Document text
——

70s
The Seventies
A Groovy Decade

Equal Pay

Equality for Women

Trico Factory

By the mid-70s half of all women weren't only looking after the household, they were also going out to work. A higher number than ever before.

But women and men weren't paid the same. For every pound a man took home, a woman earned just 75 pence. And for some women, enough was enough.

Brentford, West London. Equal pay for equal work seems a simple enough notion. But, what is equal work? Alongside the Discrimination Act, the Labour government had introduced an Equal Pay Act, meaning that from 1976, women should be paid the same rate as men.

But Brentford's Trico factory, which made car windscreen wipers, continued to pay some of its men MORE than women for the same work.

In May 76, the Trico women walked out on strike. They set up their campaign HQ at the nearby Griffin pub.

Griffin Pub

What I've got here are some of the photos that the women took of their own campaign. This is an awfully long way from the stereotypical image of 1970s strikes, the burly men in donkey jackets warming their hands around brazier's. These are the women taking a stand for themselves.

As the summer heat waves set in, and the British people flocked to the seaside, the women of Brentford picketed on what the press called the Costa Del Trico.

Women at Work

News reporter "Two arrests were made and an already bitter dispute was embittered still further."

The woman received support from the most unlikely sources. Coalminers, steelworkers, dockers. Working-class men.

The woman received support from the most unlikely sources. Coalminers, steelworkers, dockers. Working-class men.

After 21 weeks, with the production lines at a standstill, Trico gave in, bringing an end to what was then Britain's longest-running equal pay dispute. That winter, the victorious women marched back into the factory, the question of sexual inequality now firmly in the public eye.

Bottom Pinched

From baked bean factories to photography labs, women were leaving the production lines to fight their corner. Equal pay, equal rights, hundreds of cases were hitting the headlines. This was a fundamental challenge to the way things worked. After years of second-class status, women of all backgrounds were demanding sweeping change.

What I've got here is a picture of a billboard from the late 1970s, which says so much about how attitudes were changing. It's an ad for a car, for a Fiat. The tagline is, "If it were a lady it would get its bottom pinched." And underneath someone as spray-painted the words, "If this lady was a car she'd run you down."

Of course, sexual discrimination hasn't gone away but it was in the mid-70s the fight for equality really gained momentum.

——

Task statement
Can you rewrite the paragraph beginning "After 21 weeks" from the text on 1970s equal pay more briefly, keeping its main facts? The records come from a separate source unrelated to this text.

——

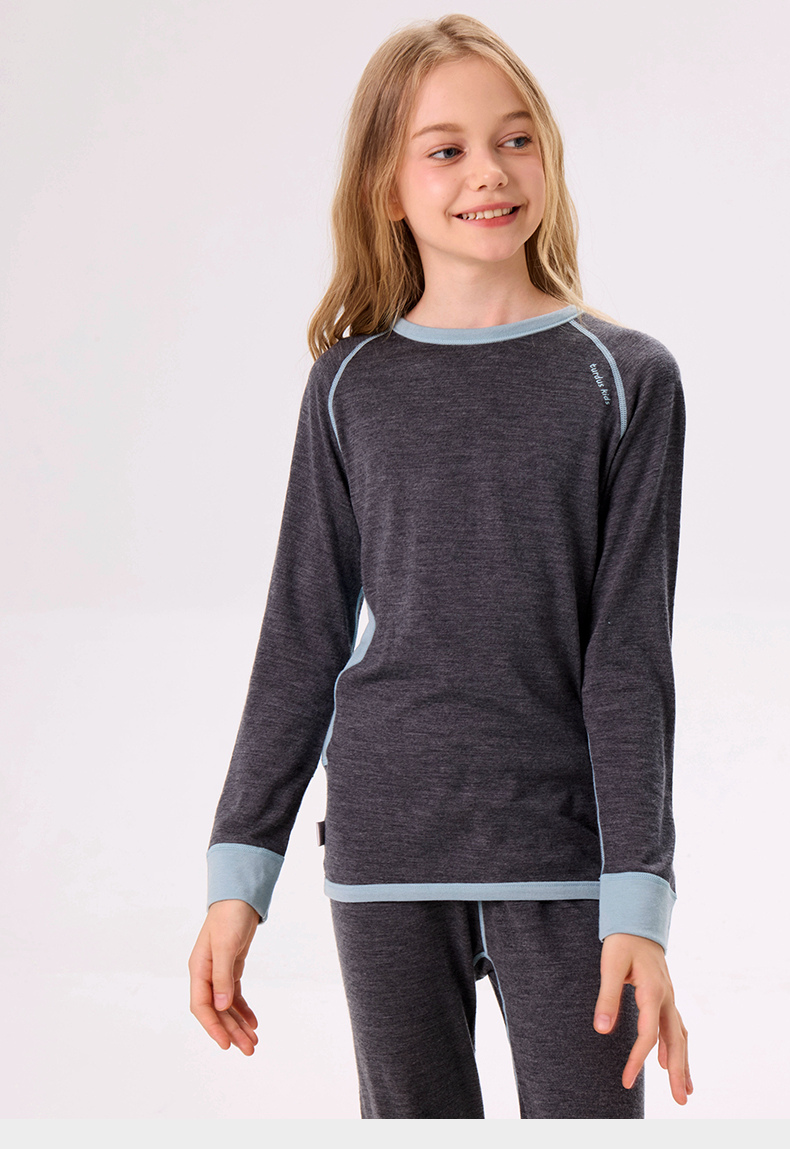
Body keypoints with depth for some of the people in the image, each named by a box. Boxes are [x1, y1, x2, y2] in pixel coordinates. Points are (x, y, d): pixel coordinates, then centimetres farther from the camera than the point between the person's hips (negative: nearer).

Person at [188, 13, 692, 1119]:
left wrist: (638, 902, -8)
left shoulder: (625, 378, 0)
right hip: (385, 854, 2)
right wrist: (238, 875, 4)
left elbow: (630, 651, -2)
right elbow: (302, 639, 7)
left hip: (563, 858, -1)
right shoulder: (352, 385, 5)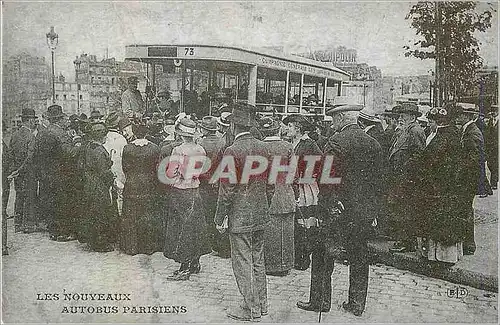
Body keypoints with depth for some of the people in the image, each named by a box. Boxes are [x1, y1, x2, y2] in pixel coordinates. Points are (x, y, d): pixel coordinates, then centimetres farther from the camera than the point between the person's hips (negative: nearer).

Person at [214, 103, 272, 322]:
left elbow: (227, 190, -15)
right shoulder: (263, 148, 5)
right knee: (258, 260, 17)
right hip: (260, 215, 7)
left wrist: (220, 218, -7)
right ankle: (261, 304, 27)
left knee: (243, 263, 2)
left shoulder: (232, 152, -15)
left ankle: (251, 310, 10)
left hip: (240, 216, -7)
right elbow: (270, 184, 11)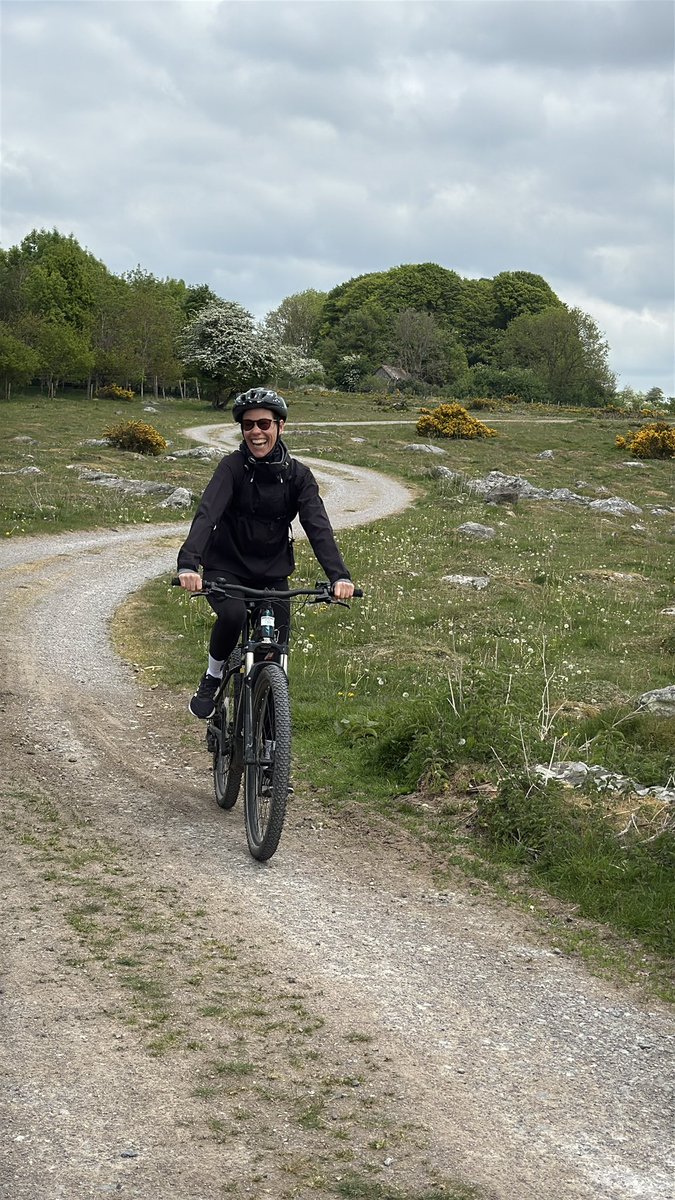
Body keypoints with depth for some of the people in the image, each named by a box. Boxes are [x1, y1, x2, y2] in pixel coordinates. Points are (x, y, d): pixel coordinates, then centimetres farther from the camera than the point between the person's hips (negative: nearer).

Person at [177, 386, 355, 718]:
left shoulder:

——

Answer to this problem
After 21 weeks of halted production, Trico gave in, ending what was then Britain's longest-running equal pay dispute. That winter the women marched back into the factory victorious, and sexual inequality was firmly in the public eye.